The copy you give must match the lines from the top of the data through the line containing "wrist: (314, 600)" exactly, and it must hold no pictures.

◆ ◆ ◆ ◆

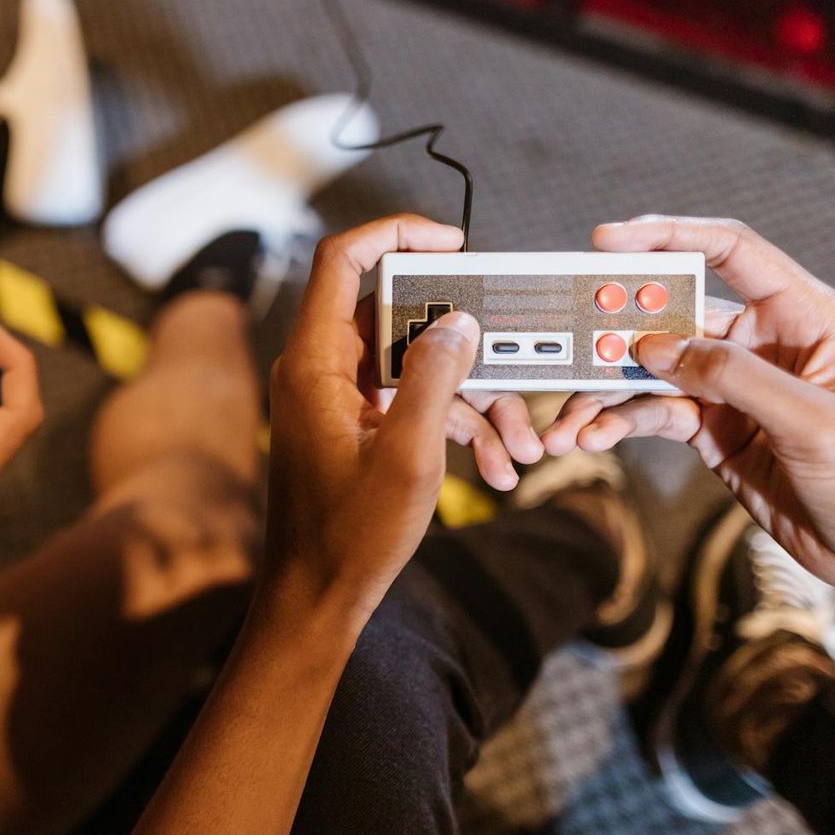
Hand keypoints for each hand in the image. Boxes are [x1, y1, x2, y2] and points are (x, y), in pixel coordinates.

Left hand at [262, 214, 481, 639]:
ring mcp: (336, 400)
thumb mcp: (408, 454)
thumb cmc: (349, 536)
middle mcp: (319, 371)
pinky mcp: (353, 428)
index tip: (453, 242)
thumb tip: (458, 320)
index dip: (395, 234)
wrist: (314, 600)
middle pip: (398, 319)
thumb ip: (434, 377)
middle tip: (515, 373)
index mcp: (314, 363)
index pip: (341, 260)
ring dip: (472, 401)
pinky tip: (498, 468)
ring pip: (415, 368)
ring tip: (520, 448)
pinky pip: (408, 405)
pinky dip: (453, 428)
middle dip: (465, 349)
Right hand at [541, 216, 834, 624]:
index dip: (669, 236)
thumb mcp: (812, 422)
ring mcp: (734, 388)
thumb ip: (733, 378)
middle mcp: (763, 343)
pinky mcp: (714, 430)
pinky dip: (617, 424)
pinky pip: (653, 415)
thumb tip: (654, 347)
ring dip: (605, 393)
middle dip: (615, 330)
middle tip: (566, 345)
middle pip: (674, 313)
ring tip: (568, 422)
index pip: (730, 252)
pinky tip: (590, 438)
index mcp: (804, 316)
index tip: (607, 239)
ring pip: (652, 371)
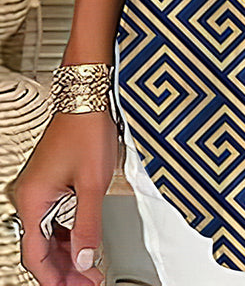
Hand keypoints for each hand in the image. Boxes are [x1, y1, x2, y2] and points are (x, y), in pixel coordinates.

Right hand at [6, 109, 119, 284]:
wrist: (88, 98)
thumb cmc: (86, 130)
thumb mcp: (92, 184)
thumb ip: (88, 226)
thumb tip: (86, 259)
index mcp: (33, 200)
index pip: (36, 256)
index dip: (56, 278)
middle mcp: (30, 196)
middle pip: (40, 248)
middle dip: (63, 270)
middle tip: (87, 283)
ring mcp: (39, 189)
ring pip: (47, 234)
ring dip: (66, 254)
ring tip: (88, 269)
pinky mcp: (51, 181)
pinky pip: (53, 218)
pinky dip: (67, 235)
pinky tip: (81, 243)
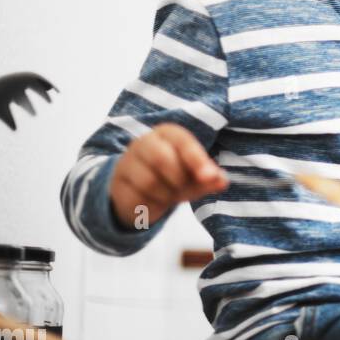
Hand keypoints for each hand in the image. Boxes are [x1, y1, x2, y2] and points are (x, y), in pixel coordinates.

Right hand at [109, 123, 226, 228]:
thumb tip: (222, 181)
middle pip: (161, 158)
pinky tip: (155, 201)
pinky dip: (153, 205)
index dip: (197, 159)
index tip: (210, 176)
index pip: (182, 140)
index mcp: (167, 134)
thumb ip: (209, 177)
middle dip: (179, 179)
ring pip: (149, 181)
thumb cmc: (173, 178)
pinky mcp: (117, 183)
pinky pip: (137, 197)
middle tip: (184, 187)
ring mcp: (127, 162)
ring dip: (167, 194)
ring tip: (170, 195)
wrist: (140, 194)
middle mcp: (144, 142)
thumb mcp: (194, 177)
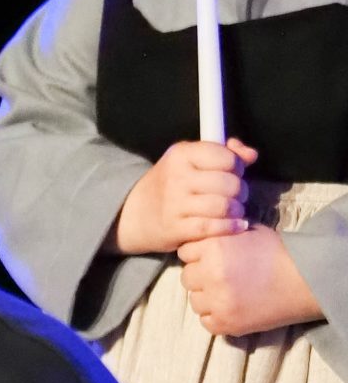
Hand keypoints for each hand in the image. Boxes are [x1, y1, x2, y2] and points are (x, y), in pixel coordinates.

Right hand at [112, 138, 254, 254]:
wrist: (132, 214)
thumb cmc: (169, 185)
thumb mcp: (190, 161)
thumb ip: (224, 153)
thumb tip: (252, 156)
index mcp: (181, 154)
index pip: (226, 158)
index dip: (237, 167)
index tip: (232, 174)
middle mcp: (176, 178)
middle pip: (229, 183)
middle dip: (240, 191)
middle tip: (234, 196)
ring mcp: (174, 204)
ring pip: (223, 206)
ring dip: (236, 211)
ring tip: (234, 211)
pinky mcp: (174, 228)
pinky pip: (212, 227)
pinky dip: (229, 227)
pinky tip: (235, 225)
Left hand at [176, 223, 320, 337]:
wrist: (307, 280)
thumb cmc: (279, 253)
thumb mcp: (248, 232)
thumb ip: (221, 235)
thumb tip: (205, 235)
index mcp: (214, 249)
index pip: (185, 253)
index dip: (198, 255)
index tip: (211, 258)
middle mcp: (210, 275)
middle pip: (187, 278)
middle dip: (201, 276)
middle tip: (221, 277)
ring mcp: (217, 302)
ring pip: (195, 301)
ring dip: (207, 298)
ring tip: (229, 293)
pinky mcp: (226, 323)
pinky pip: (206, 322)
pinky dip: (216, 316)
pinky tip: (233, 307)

◆ ◆ ◆ ◆

-- ANSWER TO THIS TASK --
Hand keypoints for each hand in the image. Boxes are [x1, y1, x2, y2] and points are (x, y), in pixel coordinates.

Left hand at [262, 214, 481, 639]:
ring mcp: (336, 400)
thumb mcp: (408, 454)
thumb cmc: (349, 536)
middle mcp: (319, 371)
pinky mcp: (353, 428)
index tip: (453, 242)
thumb tip: (458, 320)
index dip: (395, 234)
wrist: (314, 600)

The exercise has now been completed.